Trabalhar formulações e articulações doutrinais não significa, por isso, mudar a doutrina, como rendição a qualquer novidade ou moda do tempo. Significa, sim, começar por reconhecer a realidade tal como é e reconhecê-la como possível fonte de bem para a Igreja – o que lhe vem de fora poderá dizer-lhe algo sobre si mesma.

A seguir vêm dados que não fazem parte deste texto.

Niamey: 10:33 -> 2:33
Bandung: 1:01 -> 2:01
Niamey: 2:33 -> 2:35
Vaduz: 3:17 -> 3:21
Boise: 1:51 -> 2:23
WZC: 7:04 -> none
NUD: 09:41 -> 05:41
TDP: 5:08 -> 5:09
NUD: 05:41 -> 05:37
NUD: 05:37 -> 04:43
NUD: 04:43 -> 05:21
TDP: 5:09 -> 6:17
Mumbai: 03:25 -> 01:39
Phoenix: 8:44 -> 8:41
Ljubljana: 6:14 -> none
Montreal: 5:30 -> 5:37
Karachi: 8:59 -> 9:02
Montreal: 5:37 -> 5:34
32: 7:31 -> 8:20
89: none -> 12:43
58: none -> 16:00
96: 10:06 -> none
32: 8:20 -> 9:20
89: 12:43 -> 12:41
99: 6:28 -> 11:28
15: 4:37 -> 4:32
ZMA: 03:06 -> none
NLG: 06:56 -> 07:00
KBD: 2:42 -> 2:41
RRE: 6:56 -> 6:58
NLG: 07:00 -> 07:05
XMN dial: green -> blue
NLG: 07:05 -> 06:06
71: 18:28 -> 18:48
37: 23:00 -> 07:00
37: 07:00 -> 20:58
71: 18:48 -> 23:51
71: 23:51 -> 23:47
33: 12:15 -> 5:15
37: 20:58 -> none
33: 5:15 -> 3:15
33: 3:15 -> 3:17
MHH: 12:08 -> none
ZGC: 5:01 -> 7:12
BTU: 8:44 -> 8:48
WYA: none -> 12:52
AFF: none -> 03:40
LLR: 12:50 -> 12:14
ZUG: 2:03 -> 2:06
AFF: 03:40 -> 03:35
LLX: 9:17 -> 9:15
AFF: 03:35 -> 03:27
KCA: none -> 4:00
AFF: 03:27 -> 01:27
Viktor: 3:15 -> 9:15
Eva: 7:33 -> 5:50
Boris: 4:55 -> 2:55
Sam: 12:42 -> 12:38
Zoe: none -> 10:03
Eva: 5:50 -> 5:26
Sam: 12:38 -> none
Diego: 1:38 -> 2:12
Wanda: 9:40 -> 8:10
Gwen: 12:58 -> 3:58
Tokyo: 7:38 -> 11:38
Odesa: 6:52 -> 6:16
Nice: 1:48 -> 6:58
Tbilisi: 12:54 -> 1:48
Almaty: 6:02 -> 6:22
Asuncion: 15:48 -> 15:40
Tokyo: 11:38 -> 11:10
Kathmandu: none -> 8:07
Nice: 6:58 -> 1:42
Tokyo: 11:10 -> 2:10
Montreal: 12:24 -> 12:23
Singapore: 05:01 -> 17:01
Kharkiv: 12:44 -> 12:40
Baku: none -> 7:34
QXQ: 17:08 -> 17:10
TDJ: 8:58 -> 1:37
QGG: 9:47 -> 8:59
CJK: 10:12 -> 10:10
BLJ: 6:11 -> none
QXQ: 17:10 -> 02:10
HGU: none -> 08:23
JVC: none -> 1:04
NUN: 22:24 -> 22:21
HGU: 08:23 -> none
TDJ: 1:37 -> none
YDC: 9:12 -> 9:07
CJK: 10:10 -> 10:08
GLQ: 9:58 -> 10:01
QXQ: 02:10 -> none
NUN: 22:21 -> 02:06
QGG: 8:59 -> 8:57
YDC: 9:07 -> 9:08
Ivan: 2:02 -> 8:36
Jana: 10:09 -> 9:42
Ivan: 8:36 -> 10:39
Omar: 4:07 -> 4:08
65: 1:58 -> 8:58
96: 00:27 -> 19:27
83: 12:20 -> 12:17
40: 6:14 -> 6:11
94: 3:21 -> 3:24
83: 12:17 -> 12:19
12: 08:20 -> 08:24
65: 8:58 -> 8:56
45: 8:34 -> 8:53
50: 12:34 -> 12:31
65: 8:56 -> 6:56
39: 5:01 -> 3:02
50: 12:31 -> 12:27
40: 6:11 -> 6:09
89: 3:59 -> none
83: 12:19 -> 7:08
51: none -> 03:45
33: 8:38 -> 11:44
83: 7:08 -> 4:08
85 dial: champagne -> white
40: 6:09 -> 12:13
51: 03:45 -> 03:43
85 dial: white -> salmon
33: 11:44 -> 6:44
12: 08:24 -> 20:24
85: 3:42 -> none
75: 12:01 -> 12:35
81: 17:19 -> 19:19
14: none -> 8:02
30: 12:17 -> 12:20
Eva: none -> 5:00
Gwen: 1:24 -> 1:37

É assim, como ato plural de atenção ao Evangelho e à complexidade da experiência humana, com as suas expressões culturais e configurações sociais, que a Brotéria compreende a sua missão e que, de diferentes formas, a procura realizar. Não se furta, por isso, a inevitáveis tensões e a conflitos de interpretações. Neste sentido, consideramos importante, como fazemos neste número, colocar questões como a da revisão da ética sexual católica ou da possibilidade da bênção de casais ditos irregulares e de pessoas do mesmo sexo. Os assuntos serão bastante desconfortáveis para alguns, evidentes para outros, complexos para a maioria. Não nos parece um caminho interessante nem é nosso interesse assumir uma qualquer bandeira. O nosso, é um exercício – pelo menos, desejamos que o seja – de pensamento que se reconhece, sobretudo, desassossegado e incompleto.
[1] Permito-me reenviar para o editorial do nº. do mês passado, “Sinais que o tempo dá”, Brotéria 198-2 (2024): 126-132.